Construction costs are continuing to rise, but the rate of increase eased significantly in the second half of last year, the latest Tender Price Index from the Society of Chartered Surveyors of Ireland shows.
The report shows that the rate of commercial construction inflation increased nationally at a rate of 1.5% in the final six months of last year.
It was down from a rate of 2.4% in the opening half of the year.
The report shows that the annual median national rate of inflation throughout the 2023 calendar year was 3.9%, down from the 11.5% recorded for 2022.
The highest six-month inflation rate was recorded in the first half of 2022 when it hit 7.5%, according to the SCSI measure.
The figures point to the inflation rate being on a downwards trajectory for the last 18 months.
“The softening of the rate of increase is due in the main to the stabilisation of the price of building materials, reductions in energy and fuel costs along with greater competitiveness within the market.

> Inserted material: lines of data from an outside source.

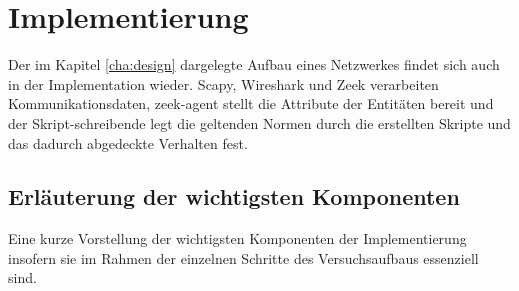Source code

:\chapter{Implementierung}%
\label{cha:implementation}





Der im Kapitel \ref{cha:design} dargelegte Aufbau eines Netzwerkes findet sich auch in der Implementation wieder. Scapy, Wireshark und Zeek verarbeiten Kommunikationsdaten, zeek-agent stellt die Attribute der Entitäten bereit und der Skript-schreibende legt die geltenden Normen durch die erstellten Skripte und das dadurch abgedeckte Verhalten fest.
\section{Erläuterung der wichtigsten Komponenten}
Eine kurze Vorstellung der wichtigsten Komponenten der Implementierung insofern sie im Rahmen der einzelnen Schritte des Versuchsaufbaus essenziell sind.
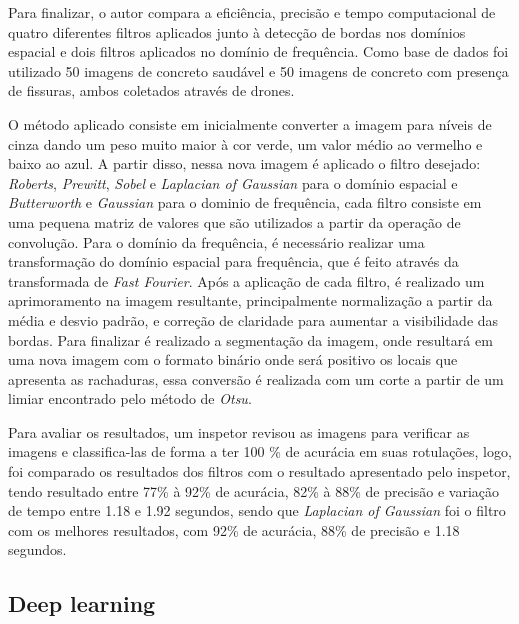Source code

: Para finalizar, o autor  compara a eficiência, precisão e tempo computacional de quatro diferentes filtros aplicados junto à detecção de bordas nos domínios espacial e dois filtros aplicados no domínio de frequência. Como base de dados foi utilizado 50 imagens de concreto saudável e 50 imagens de concreto com presença de fissuras, ambos coletados através de drones. 

O método aplicado consiste em inicialmente converter a imagem para níveis de cinza dando um peso muito maior à cor verde, um valor médio ao vermelho e baixo ao azul. %
A partir disso, nessa nova imagem é aplicado o filtro desejado: \textit{Roberts}, \textit{Prewitt}, \textit{Sobel} e \textit{Laplacian of Gaussian} para o domínio espacial e \textit{Butterworth} e \textit{Gaussian} para o dominio de frequência, cada filtro consiste em uma pequena matriz de valores que são utilizados a partir da operação de convolução.
Para o domínio da frequência, é necessário realizar uma transformação do domínio espacial para frequência, que é feito através da transformada de \textit{Fast Fourier}. Após a aplicação de cada filtro, é realizado um aprimoramento na imagem resultante, principalmente normalização a partir da média e desvio padrão, e correção de claridade para aumentar a visibilidade das bordas. Para finalizar é realizado a segmentação da imagem, onde resultará em uma nova imagem com o formato binário onde será positivo os locais que apresenta as rachaduras, essa conversão é realizada com um corte a partir de um limiar encontrado pelo método de \textit{Otsu}.

Para avaliar os resultados, um inspetor revisou as imagens para verificar as imagens e classifica-las de forma a ter 100 \% de acurácia em suas rotulações, logo, foi comparado os resultados dos filtros com o resultado apresentado pelo inspetor, tendo resultado entre 77\% à 92\% de acurácia, 82\% à 88\% de precisão e variação de tempo entre 1.18 e 1.92 segundos, sendo que \textit{Laplacian of Gaussian} foi o filtro com os melhores resultados, com 92\% de acurácia, 88\% de precisão e 1.18 segundos.


\subsection{Deep learning}

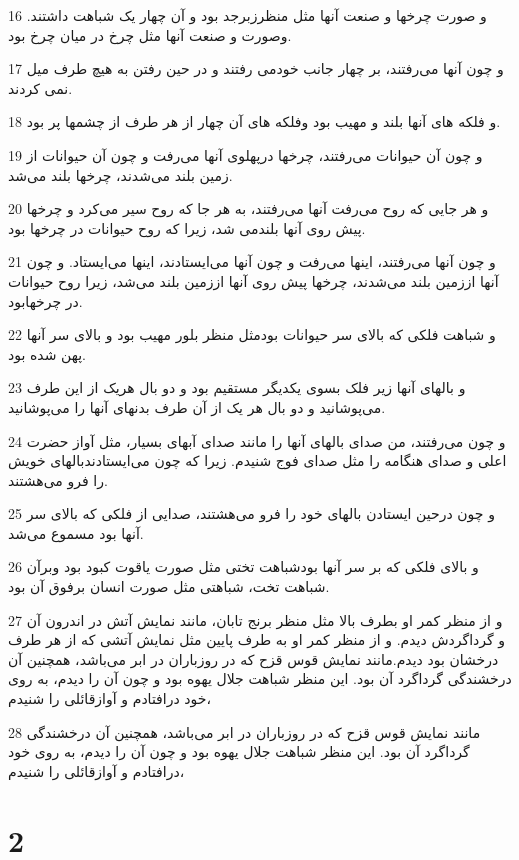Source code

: \par 16 و صورت چرخها و صنعت آنها مثل منظرزبرجد بود و آن چهار یک شباهت داشتند. وصورت و صنعت آنها مثل چرخ در میان چرخ بود.
\par 17 و چون آنها می‌رفتند، بر چهار جانب خودمی رفتند و در حین رفتن به هیچ طرف میل نمی کردند.
\par 18 و فلکه های آنها بلند و مهیب بود وفلکه های آن چهار از هر طرف از چشمها پر بود.
\par 19 و چون آن حیوانات می‌رفتند، چرخها درپهلوی آنها می‌رفت و چون آن حیوانات از زمین بلند می‌شدند، چرخها بلند می‌شد.
\par 20 و هر جایی که روح می‌رفت آنها می‌رفتند، به هر جا که روح سیر می‌کرد و چرخها پیش روی آنها بلندمی شد، زیرا که روح حیوانات در چرخها بود.
\par 21 و چون آنها می‌رفتند، اینها می‌رفت و چون آنها می‌ایستادند، اینها می‌ایستاد. و چون آنها اززمین بلند می‌شدند، چرخها پیش روی آنها اززمین بلند می‌شد، زیرا روح حیوانات در چرخهابود.
\par 22 و شباهت فلکی که بالای سر حیوانات بودمثل منظر بلور مهیب بود و بالای سر آنها پهن شده بود.
\par 23 و بالهای آنها زیر فلک بسوی یکدیگر مستقیم بود و دو بال هریک از این طرف می‌پوشانید و دو بال هر یک از آن طرف بدنهای آنها را می‌پوشانید.
\par 24 و چون می‌رفتند، من صدای بالهای آنها را مانند صدای آبهای بسیار، مثل آواز حضرت اعلی و صدای هنگامه را مثل صدای فوج شنیدم. زیرا که چون می‌ایستادندبالهای خویش را فرو می‌هشتند.
\par 25 و چون درحین ایستادن بالهای خود را فرو می‌هشتند، صدایی از فلکی که بالای سر آنها بود مسموع می‌شد.
\par 26 و بالای فلکی که بر سر آنها بودشباهت تختی مثل صورت یاقوت کبود بود وبرآن شباهت تخت، شباهتی مثل صورت انسان برفوق آن بود.
\par 27 و از منظر کمر او بطرف بالا مثل منظر برنج تابان، مانند نمایش آتش در اندرون آن و گرداگردش دیدم. و از منظر کمر او به طرف پایین مثل نمایش آتشی که از هر طرف درخشان بود دیدم.مانند نمایش قوس قزح که در روزباران در ابر می‌باشد، همچنین آن درخشندگی گرداگرد آن بود. این منظر شباهت جلال یهوه بود و چون آن را دیدم، به روی خود در‌افتادم و آوازقائلی را شنیدم،
\par 28 مانند نمایش قوس قزح که در روزباران در ابر می‌باشد، همچنین آن درخشندگی گرداگرد آن بود. این منظر شباهت جلال یهوه بود و چون آن را دیدم، به روی خود در‌افتادم و آوازقائلی را شنیدم،

\chapter{2}

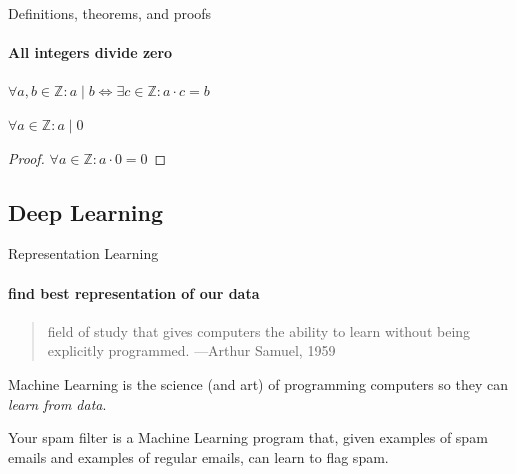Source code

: \documentclass{beamer}
\begin{document}
    \begin{frame}[label=proof]{Definitions, theorems, and proofs}
      \framesubtitle{All integers divide zero}
      \begin{definition}
        $\forall a,b\in\mathds{Z}: a\mid b\iff\exists c\in\mathds{Z}:a\cdot c=b$
      \end{definition}
      \begin{theorem}
        $\forall a\in\mathds{Z}: a\mid 0$
      \end{theorem}
      \begin{proof}[Proof\nopunct]
        $\forall a\in\mathds{Z}: a\cdot 0=0$
      \end{proof}
    \end{frame}

    \subsection{Deep Learning}
    
    \begin{frame}[t]{Representation Learning}
      \framesubtitle{find best representation of our data}%
      \begin{quote}
        field of study that gives computers the ability to learn without being explicitly programmed.
        \hfill {\tiny —Arthur Samuel, 1959}
      \end{quote}
      Machine Learning is the science (and art) of programming computers so they can \textit{learn from data}. \\
      \vspace{8mm}
      \parbox{0.55\textwidth}{
      Your spam filter is a Machine Learning program that, given examples of spam emails and examples of regular emails, can learn to flag spam.
      }
    \end{frame}
\end{document}
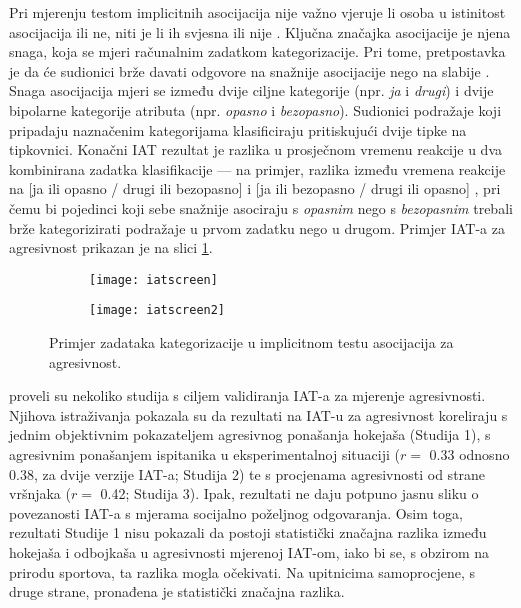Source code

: \documentclass[a4paper, 12pt]{report}
\begin{document}
Pri mjerenju testom implicitnih asocijacija nije važno vjeruje li osoba 
u istinitost asocijacija ili ne, niti je li ih  svjesna ili nije \citep{wileyhandzgal}.
Ključna značajka asocijacije je njena snaga, koja se mjeri
računalnim zadatkom kategorizacije. Pri tome, pretpostavka je da će sudionici
brže davati odgovore na snažnije asocijacije nego na slabije
\citep{wileyhandzgal, greenwald1995implicit}. Snaga asocijacija  mjeri se između
dvije ciljne kategorije (npr. \emph{ja} i \emph{drugi}) i dvije bipolarne
kategorije atributa (npr. \emph{opasno} i \emph{bezopasno}).
Sudionici podražaje koji pripadaju naznačenim kategorijama klasificiraju pritiskujući dvije
tipke na tipkovnici. Konačni IAT rezultat je razlika u prosječnom vremenu
reakcije u dva kombinirana zadatka klasifikacije --- na primjer, razlika između
vremena reakcije na
[ja ili opasno / drugi ili bezopasno] i [ja ili bezopasno / drugi ili opasno]
\citep{richetin2008automatic}, pri čemu bi pojedinci koji sebe snažnije asociraju s
\emph{opasnim} nego s \emph{bezopasnim} trebali brže kategorizirati podražaje u
prvom zadatku nego u drugom. Primjer IAT-a za agresivnost prikazan je na slici
\ref{iatapic}.

\begin{figure}
    \centering
    \hspace*{-0.7cm}\begin{subfigure}{0.45\linewidth}
        \centering
        \texttt{[image: iatscreen]}
        \caption{}
        \end{subfigure}
        \hspace*{2em}
    \begin{subfigure}{0.45\linewidth}
        \centering
        \texttt{[image: iatscreen2]}
        \caption{}
        \end{subfigure}
        \vspace*{-0.6cm}
        \caption{\label{iatapic} Primjer zadataka kategorizacije u implicitnom testu asocijacija za
    agresivnost.}
\end{figure}

\citet{banse2015predicting} proveli su nekoliko studija s ciljem validiranja
IAT-a za mjerenje agresivnosti.
Njihova  istraživanja pokazala su da rezultati na IAT-u za
agresivnost koreliraju s jednim objektivnim pokazateljem agresivnog ponašanja
hokejaša (Studija 1), s agresivnim ponašanjem ispitanika u eksperimentalnoj situaciji ($r =$
0.33 odnosno 0.38, za dvije verzije IAT-a; Studija 2) te s procjenama
agresivnosti od strane vršnjaka ($r =$ 0.42; Studija 3).
Ipak, rezultati ne daju potpuno jasnu sliku o povezanosti IAT-a s mjerama
socijalno poželjnog odgovaranja. Osim toga, rezultati Studije 1 nisu pokazali da postoji
statistički značajna razlika između hokejaša i odbojkaša u agresivnosti mjerenoj
IAT-om, iako bi se, s obzirom na prirodu sportova, ta razlika mogla očekivati. 
Na upitnicima samoprocjene, s druge strane, pronađena je statistički značajna
razlika.
\end{document}
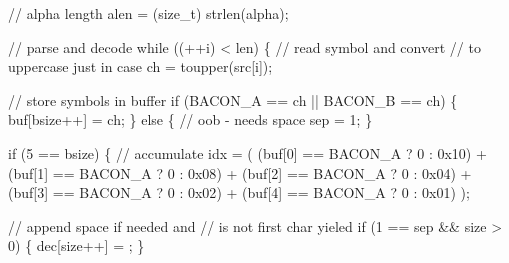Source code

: \documentclass[
  a4paper,
]{scrreprt}
\newenvironment{Shaded}{\begin{snugshade}}{\end{snugshade}}
\newcommand{\BaseNTok}[1]{\textcolor[rgb]{0.47,0.16,0.63}{#1}}
\newcommand{\CharTok}[1]{\textcolor[rgb]{0.00,0.50,0.00}{#1}}
\newcommand{\CommentTok}[1]{\textcolor[rgb]{0.41,0.41,0.41}{#1}}
\newcommand{\ControlFlowTok}[1]{\textcolor[rgb]{0.85,0.12,0.09}{#1}}
\newcommand{\DataTypeTok}[1]{\textcolor[rgb]{0.47,0.16,0.63}{#1}}
\newcommand{\DecValTok}[1]{\textcolor[rgb]{0.47,0.16,0.63}{#1}}
\newcommand{\NormalTok}[1]{\textcolor[rgb]{0.33,0.33,0.33}{#1}}
\newcommand{\OperatorTok}[1]{\textcolor[rgb]{0.00,0.46,0.62}{#1}}
\theoremstyle{definition}
\theoremstyle{remark}
\begin{document}
\begin{Shaded}
\begin{Highlighting}[numbers=left,,]
  \CommentTok{// alpha length}
\NormalTok{  alen }\OperatorTok{=} \OperatorTok{(}\DataTypeTok{size\_t}\OperatorTok{)}\NormalTok{ strlen}\OperatorTok{(}\NormalTok{alpha}\OperatorTok{);}

  \CommentTok{// parse and decode}
  \ControlFlowTok{while} \OperatorTok{((++}\NormalTok{i}\OperatorTok{)} \OperatorTok{\textless{}}\NormalTok{ len}\OperatorTok{)} \OperatorTok{\{}
    \CommentTok{// read symbol and convert}
    \CommentTok{// to uppercase just in case}
\NormalTok{    ch }\OperatorTok{=}\NormalTok{ toupper}\OperatorTok{(}\NormalTok{src}\OperatorTok{[}\NormalTok{i}\OperatorTok{]);}

    \CommentTok{// store symbols in buffer}
    \ControlFlowTok{if} \OperatorTok{(}\NormalTok{BACON\_A }\OperatorTok{==}\NormalTok{ ch }\OperatorTok{||}\NormalTok{ BACON\_B }\OperatorTok{==}\NormalTok{ ch}\OperatorTok{)} \OperatorTok{\{}
\NormalTok{      buf}\OperatorTok{[}\NormalTok{bsize}\OperatorTok{++]} \OperatorTok{=}\NormalTok{ ch}\OperatorTok{;}
    \OperatorTok{\}} \ControlFlowTok{else} \OperatorTok{\{}
      \CommentTok{// oob {-} needs space}
\NormalTok{      sep }\OperatorTok{=} \DecValTok{1}\OperatorTok{;}
    \OperatorTok{\}}

    \ControlFlowTok{if} \OperatorTok{(}\DecValTok{5} \OperatorTok{==}\NormalTok{ bsize}\OperatorTok{)} \OperatorTok{\{}
      \CommentTok{// accumulate}
\NormalTok{      idx }\OperatorTok{=} \OperatorTok{(}
          \OperatorTok{(}\NormalTok{buf}\OperatorTok{[}\DecValTok{0}\OperatorTok{]} \OperatorTok{==}\NormalTok{ BACON\_A }\OperatorTok{?} \DecValTok{0} \OperatorTok{:} \BaseNTok{0x10}\OperatorTok{)} \OperatorTok{+}
          \OperatorTok{(}\NormalTok{buf}\OperatorTok{[}\DecValTok{1}\OperatorTok{]} \OperatorTok{==}\NormalTok{ BACON\_A }\OperatorTok{?} \DecValTok{0} \OperatorTok{:} \BaseNTok{0x08}\OperatorTok{)} \OperatorTok{+}
          \OperatorTok{(}\NormalTok{buf}\OperatorTok{[}\DecValTok{2}\OperatorTok{]} \OperatorTok{==}\NormalTok{ BACON\_A }\OperatorTok{?} \DecValTok{0} \OperatorTok{:} \BaseNTok{0x04}\OperatorTok{)} \OperatorTok{+}
          \OperatorTok{(}\NormalTok{buf}\OperatorTok{[}\DecValTok{3}\OperatorTok{]} \OperatorTok{==}\NormalTok{ BACON\_A }\OperatorTok{?} \DecValTok{0} \OperatorTok{:} \BaseNTok{0x02}\OperatorTok{)} \OperatorTok{+}
          \OperatorTok{(}\NormalTok{buf}\OperatorTok{[}\DecValTok{4}\OperatorTok{]} \OperatorTok{==}\NormalTok{ BACON\_A }\OperatorTok{?} \DecValTok{0} \OperatorTok{:} \BaseNTok{0x01}\OperatorTok{)} 
       \OperatorTok{);}

      \CommentTok{// append space if needed and}
      \CommentTok{// is not first char yieled}
      \ControlFlowTok{if} \OperatorTok{(}\DecValTok{1} \OperatorTok{==}\NormalTok{ sep }\OperatorTok{\&\&}\NormalTok{ size }\OperatorTok{\textgreater{}} \DecValTok{0}\OperatorTok{)} \OperatorTok{\{}
\NormalTok{        dec}\OperatorTok{[}\NormalTok{size}\OperatorTok{++]} \OperatorTok{=} \CharTok{\textquotesingle{} \textquotesingle{}}\OperatorTok{;}
      \OperatorTok{\}}


\end{Highlighting}
\end{Shaded}
\end{document}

Reduced demand in some commercial sectors will help increase capacity within the industry for new projects,” Kevin Brady, a member of the SCSI’s Quantity Surveying Professional Group, explained.
He said the market had experienced ‘continual challenges’ in the latter half of the year with frequent increases in financing costs, shortages of skilled labour and rising labour costs, all of which remain key issues.
He added that the increase in labour costs was the main challenge facing the industry, which is being driven by a shortage of skilled tradespeople and pressure from the cost-of-living crisis which is leading to increasing wage demands.
“Given that the Housing for All targets should undergo significant upward revision in the near future, it’s also likely that the number of construction workers required to deliver the higher targets will also have to be revised upwards,” Enda McGuane, President of the SCSI said.
“We will clearly need more surveyors, electricians, engineers, plumbers, architects, and carpenters to name but a few. We need to attract more people into these roles and to develop alternative pathways to them,” he added.
The report also highlighted the potential for geo-political issues, particularly war in the Middle East, to spread more widely and impact key supply routes, leading to additional transport costs.